*** Data shown ***

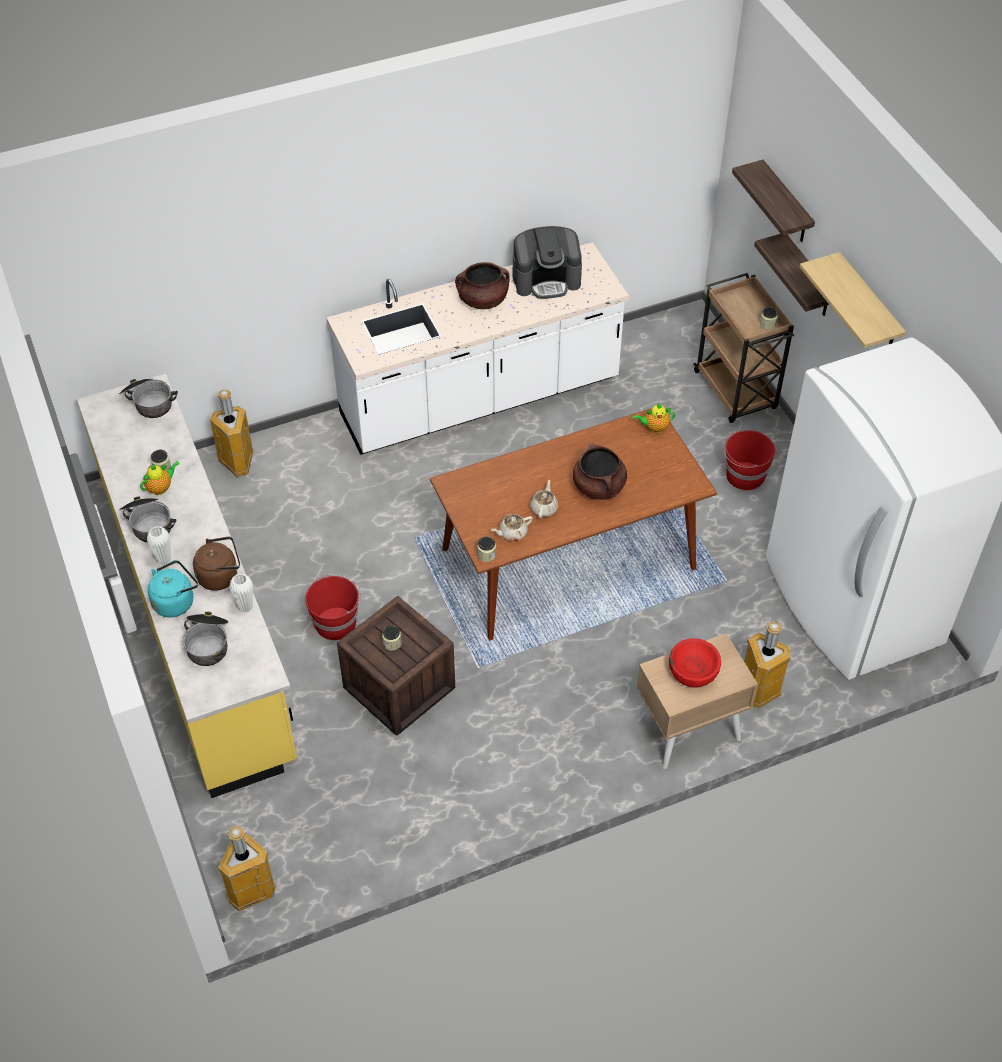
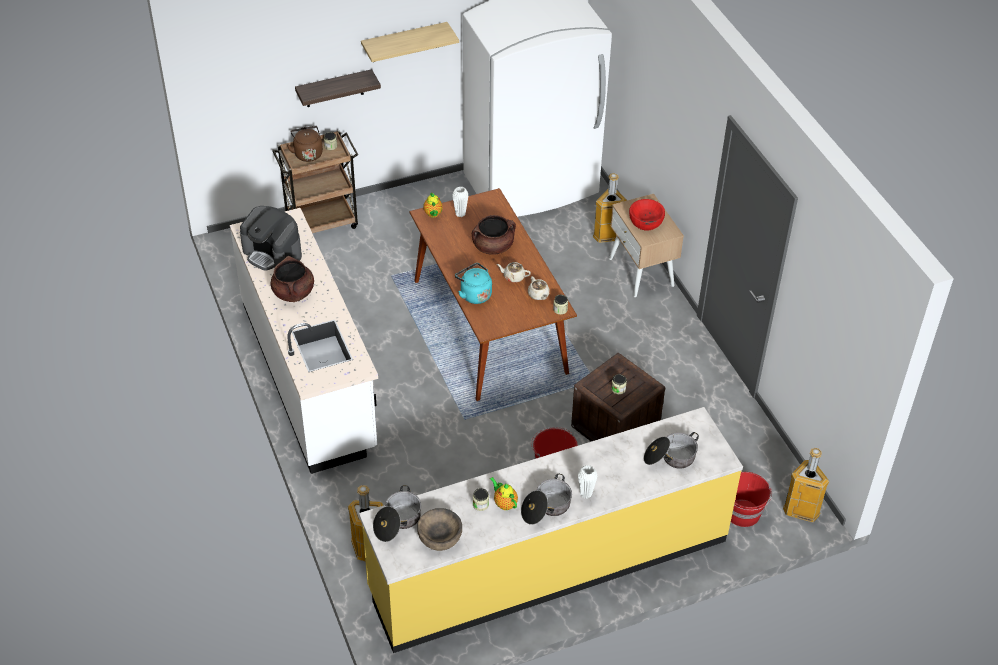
camera: 90 degrees left, 5 degrees down
turquoise kettle [148,560,198,618] -> turquoise kettle moved to [455,263,492,304]
brown kettle [193,537,240,591] -> brown kettle moved to [287,126,323,162]
white vase [230,573,253,613] -> white vase moved to [452,187,468,217]
coffee machine [513,226,582,299] -> coffee machine turned 135 degrees clockwise [240,206,302,271]
red bucket [723,429,775,490] -> red bucket moved to [731,472,772,527]
shelf [732,160,815,242] -> none
none -> brown bowl [417,508,462,551]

*** End of Data shown ***

### Work task:
Every entry above needs to be copied exactly, apart from its pictures.

### Written reply:
camera: 90 degrees left, 5 degrees down
turquoise kettle [148,560,198,618] -> turquoise kettle moved to [455,263,492,304]
brown kettle [193,537,240,591] -> brown kettle moved to [287,126,323,162]
white vase [230,573,253,613] -> white vase moved to [452,187,468,217]
coffee machine [513,226,582,299] -> coffee machine turned 135 degrees clockwise [240,206,302,271]
red bucket [723,429,775,490] -> red bucket moved to [731,472,772,527]
shelf [732,160,815,242] -> none
none -> brown bowl [417,508,462,551]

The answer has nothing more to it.